Let’s go back to the timeline for a moment. Jason was born in 1946. He’s at least seventy years old. Diana is his sister. She appears to be approximately forty years old. So she was born in 1976, long after the incident in which Jason supposedly drowned. And only three years before their mother would be killed. So where was Diana while her mom was off slaughtering teenagers in 1979? Mrs. Voorhees left a three-year-old alone while avenging the believed death of her son? Or did she hire a babysitter? Also, in 1976 Mrs. Voorhees was not a young woman. Diana’s birth likely had complications, given Mrs. Voorhees’ age. It’s amazing she was able to conceive and carry Diana to term at all. It certainly couldn’t have been an easy birth, so it’s surprising that she’d then neglect her daughter at so young an age.

Anyway, Duke also tells Steven that through a Voorhees, Jason could also be reborn. He needs to be reborn because the bodies he’s using are weak. He then tells Steven to go to the Voorhees house. The Voorhees house? Again, we’re in Halloween land. There’s never been any mention of a Voorhees house. But Steven breaks out of jail and goes there. Apparently the house has been left untouched since 1979, although someone has been paying the electric bill, because the lights work. Inside the house, Steven finds the book from Evil Dead. Seriously. The same prop. Why is it there? Its presence is not explained, and no reference is made to it again in the film.

Robert arrives and tells someone on his phone that he stole Diana’s body and hid it in the closet. But before he can boost his show’s ratings with this hidden body trick, Josh comes out and trades that body for Robert’s (without shaving him). Josh’s body then melts. Why? Why not.

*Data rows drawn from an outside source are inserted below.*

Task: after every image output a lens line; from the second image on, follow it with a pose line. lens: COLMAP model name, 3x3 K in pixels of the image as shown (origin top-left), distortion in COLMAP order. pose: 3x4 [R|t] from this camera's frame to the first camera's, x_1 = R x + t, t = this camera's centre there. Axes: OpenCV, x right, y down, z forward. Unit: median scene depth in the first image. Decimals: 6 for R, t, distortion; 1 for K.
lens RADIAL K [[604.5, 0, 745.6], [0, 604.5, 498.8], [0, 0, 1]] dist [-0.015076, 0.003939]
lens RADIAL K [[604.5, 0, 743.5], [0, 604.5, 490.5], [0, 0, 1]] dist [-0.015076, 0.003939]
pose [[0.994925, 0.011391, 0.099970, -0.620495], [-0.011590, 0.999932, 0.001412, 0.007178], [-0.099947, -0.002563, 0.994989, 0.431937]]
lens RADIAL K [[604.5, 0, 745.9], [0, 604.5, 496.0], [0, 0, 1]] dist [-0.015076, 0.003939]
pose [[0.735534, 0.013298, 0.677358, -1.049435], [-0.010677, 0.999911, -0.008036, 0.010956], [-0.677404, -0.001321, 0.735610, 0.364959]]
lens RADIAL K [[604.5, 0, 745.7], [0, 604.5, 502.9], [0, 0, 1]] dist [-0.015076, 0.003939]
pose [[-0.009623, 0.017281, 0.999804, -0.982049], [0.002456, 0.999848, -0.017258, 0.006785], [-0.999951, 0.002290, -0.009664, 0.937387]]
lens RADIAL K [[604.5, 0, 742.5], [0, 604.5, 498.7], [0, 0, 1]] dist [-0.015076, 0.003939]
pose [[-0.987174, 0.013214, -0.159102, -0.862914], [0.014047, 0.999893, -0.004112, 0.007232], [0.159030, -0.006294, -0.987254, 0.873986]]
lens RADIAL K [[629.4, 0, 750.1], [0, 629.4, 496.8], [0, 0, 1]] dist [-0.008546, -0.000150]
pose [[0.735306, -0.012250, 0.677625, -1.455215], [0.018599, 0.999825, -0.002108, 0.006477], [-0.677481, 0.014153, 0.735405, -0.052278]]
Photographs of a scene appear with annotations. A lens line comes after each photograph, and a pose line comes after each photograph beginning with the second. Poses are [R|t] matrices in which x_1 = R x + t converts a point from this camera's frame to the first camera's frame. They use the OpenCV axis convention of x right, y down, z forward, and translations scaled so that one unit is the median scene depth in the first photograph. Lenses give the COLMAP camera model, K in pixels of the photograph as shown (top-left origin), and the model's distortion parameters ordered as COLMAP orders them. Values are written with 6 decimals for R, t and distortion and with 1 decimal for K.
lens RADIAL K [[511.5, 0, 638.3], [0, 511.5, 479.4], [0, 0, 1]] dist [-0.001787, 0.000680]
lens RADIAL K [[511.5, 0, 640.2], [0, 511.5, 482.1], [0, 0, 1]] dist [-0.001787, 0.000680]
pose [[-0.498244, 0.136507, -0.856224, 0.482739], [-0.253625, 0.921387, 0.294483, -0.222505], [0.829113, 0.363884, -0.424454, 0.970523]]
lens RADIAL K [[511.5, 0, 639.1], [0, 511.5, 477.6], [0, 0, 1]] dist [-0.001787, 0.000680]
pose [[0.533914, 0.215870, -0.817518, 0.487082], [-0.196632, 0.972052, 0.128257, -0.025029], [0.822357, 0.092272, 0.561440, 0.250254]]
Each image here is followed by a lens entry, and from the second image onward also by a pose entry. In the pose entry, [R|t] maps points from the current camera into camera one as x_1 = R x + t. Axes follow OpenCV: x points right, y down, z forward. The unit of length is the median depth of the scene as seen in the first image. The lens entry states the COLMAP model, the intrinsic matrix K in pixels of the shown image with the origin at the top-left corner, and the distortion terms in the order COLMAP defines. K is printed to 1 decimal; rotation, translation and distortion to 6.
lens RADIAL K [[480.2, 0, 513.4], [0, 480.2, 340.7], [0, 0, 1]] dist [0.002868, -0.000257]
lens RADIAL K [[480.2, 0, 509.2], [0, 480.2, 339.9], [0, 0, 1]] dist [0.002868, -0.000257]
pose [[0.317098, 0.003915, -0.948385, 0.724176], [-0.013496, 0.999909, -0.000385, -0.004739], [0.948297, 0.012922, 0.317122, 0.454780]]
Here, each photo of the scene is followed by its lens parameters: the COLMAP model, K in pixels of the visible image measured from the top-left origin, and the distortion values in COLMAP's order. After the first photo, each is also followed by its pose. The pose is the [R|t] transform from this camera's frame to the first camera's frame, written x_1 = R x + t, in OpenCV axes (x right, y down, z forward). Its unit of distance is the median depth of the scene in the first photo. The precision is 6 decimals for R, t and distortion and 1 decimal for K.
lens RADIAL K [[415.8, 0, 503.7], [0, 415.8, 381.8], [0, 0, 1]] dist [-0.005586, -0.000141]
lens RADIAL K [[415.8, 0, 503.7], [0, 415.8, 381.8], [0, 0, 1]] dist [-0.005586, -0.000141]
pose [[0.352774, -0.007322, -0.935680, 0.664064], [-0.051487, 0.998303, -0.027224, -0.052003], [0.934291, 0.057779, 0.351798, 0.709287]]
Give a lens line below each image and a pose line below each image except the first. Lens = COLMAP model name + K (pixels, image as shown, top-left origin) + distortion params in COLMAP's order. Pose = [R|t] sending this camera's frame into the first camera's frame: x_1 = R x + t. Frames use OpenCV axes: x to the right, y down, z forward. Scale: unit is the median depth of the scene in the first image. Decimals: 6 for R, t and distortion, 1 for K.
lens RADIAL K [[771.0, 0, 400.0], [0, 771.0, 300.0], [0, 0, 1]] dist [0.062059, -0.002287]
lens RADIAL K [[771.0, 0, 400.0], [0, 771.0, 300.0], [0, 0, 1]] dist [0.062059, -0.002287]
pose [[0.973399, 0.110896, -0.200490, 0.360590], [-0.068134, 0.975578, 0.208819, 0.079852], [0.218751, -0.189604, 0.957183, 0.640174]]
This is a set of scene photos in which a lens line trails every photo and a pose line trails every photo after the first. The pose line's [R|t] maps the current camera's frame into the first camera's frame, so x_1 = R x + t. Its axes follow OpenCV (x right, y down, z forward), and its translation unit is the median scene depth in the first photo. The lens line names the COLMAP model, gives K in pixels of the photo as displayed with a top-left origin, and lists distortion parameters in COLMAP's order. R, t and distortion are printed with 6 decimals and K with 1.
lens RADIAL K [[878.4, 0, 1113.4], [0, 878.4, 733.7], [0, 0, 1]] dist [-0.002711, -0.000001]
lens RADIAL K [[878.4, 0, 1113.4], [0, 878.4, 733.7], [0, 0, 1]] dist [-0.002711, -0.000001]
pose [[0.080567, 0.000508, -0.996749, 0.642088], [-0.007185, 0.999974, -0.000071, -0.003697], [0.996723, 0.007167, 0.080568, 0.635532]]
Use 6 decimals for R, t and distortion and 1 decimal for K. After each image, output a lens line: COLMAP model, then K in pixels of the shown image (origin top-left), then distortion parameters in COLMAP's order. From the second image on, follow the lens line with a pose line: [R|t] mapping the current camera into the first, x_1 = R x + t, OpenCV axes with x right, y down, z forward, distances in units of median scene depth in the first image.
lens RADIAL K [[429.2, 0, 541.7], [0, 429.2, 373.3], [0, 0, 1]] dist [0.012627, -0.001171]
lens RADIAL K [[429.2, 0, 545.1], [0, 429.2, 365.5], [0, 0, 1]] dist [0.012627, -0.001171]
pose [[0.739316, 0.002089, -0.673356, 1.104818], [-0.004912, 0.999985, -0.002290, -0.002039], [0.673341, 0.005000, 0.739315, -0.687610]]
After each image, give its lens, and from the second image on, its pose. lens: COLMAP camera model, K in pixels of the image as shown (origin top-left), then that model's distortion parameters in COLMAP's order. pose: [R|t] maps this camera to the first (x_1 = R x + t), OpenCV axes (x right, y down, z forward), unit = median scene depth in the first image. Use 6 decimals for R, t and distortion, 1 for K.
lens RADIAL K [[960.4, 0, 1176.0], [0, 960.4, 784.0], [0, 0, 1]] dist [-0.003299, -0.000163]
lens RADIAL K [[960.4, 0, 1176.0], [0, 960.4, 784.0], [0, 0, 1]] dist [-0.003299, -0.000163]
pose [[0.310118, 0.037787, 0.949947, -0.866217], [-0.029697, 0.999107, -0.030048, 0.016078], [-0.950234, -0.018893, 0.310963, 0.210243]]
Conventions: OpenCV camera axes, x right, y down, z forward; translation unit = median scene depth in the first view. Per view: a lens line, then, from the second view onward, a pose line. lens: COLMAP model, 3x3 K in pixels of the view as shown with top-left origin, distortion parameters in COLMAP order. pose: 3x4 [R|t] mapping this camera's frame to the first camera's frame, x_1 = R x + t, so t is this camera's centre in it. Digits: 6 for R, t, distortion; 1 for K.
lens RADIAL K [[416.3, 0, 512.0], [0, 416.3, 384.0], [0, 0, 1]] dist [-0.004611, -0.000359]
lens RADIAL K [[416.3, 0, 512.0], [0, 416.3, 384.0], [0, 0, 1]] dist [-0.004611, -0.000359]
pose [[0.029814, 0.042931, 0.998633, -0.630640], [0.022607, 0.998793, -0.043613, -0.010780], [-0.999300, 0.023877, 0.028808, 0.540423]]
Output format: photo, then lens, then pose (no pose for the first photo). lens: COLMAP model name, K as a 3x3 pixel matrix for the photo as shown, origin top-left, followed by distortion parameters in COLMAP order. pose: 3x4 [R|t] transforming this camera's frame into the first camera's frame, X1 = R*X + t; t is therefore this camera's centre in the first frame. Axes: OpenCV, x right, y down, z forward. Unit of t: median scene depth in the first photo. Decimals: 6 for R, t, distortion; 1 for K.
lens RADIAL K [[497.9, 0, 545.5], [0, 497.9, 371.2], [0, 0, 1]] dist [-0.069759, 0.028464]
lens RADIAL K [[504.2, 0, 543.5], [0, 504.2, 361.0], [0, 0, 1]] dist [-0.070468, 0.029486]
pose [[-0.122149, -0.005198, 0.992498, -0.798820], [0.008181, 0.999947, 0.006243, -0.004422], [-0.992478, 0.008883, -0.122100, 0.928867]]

Robert goes to kill Jessica, who is taking a shower (after leaving her infant at a diner that morning and not bothering to pick her up). Steven rescues her, but she steals his car. Soon they’re together again. Steven is able to get the handcuffs off between scenes, and Jessica finally decides to retrieve her baby. But for some reason the diner owner won’t give up the infant. However, it doesn’t matter, because somehow Duke got out of jail (by the way, what was he arrested for in the first place?), got to the diner before them, stole the baby, and left a note for Jessica to come to the Voorhees house.

Remember, earlier Duke said that Jason has to keep switching bodies because the bodies are weak. But Robert is run over with a car and shot dozens of times and seems fine. Anyway, Jessica goes to the Voorhees house and Duke tells her the story. He tosses her a dagger, and when she catches it, it magically lights up. The screenwriters had long since given up on anything approaching believability. They had probably given up mere seconds after signing onto the project.

Duke tells her she has to kill Jason with the magic dagger, warning her that Jason won’t stop coming after her until he gets her. Or until he decides to take another vacation to New York, or perhaps Detroit this time. When did Jason learn about his sister, and why was he uninterested in her for so many movies? I mean, we’re talking about decades of indifference.

When Steven hacks at Jason’s newest body, some demonic creature crawls out of its neck. What the hell is this creature supposed to be? Anyway, whatever it is, it enters Diana’s dead body because only through a Voorhees can Jason be reborn. And then he is reborn, as Jason again, in his old, screwed up body with the mask and everything. No, it makes no fucking sense whatsoever. Not much of a rebirth. I mean, even the New York sewage did a better job. And why does only Jason have the ability to come back to life? Why can’t his sister Diana?

Jessica uses the magic dagger, and the lights or pixies or whatever fly out of Jason’s body and into the sky. And then several hands reach out of the ground and grab Jason. They also grab Steven too, for good measure or because demonic hands aren’t all that picky. After a slight hesitation, Jessica saves him. And Jason disappears into the ground.

Apparently, as the title suggests, he goes to hell. And later he goes to space (in Jason X). At the very end of the film, Freddy Kruger’s arm comes out of the dirt and grabs Jason’s mask (later they’d fight in Freddy Vs. Jason, another awful film).